Just like SCD, the diet eliminates all grains, commercial dairy, starchy vegetables, and refined carbohydrates while focusing on nutrient-dense foods that are easily digested. Unlike others on this list, GAPS does allow for homemade dairy yogurt and egg to be added in early on the plan, so if you have a hunch those are an issue, it might not be best for you.

It’s a good option if: You want to heal your gut, or you’re struggling with a psychological condition, such as autism or ADHD.

Food reintroduction

All of these diets are not meant to be followed forever. In fact, most of them require short-term adherence, after which you enter a period of reintroduction.

During reintroduction, you’ll add an eliminated food back into your diet and watch for a reaction. Reactions look like any number of symptoms from digestive distress to a breakout to brain fog. If you experience a reaction, you’ll know without a shadow of a doubt that a certain food is problematic, so you’ll be able to remove it from your diet for good.  

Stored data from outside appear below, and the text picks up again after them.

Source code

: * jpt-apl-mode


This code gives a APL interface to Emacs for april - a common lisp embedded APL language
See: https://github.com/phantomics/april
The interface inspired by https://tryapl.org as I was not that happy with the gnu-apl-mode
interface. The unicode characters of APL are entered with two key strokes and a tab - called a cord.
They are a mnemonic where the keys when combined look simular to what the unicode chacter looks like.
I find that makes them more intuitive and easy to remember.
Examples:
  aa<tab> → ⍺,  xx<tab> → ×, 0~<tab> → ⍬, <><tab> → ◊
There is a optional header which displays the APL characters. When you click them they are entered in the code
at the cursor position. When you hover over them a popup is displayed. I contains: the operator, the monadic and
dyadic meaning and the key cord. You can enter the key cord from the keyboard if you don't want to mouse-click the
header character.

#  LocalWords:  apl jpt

Choosing the right diet for you

If you’re still having trouble pinpointing which of these diets may be a good starting point, know that you’re not alone. I recommend contacting a functional nutritionist who will help you wade through the options. He or she can do a thorough evaluation of your symptoms, pair you up with the right diet, or custom design one for your unique body, and give you helpful resources to get started.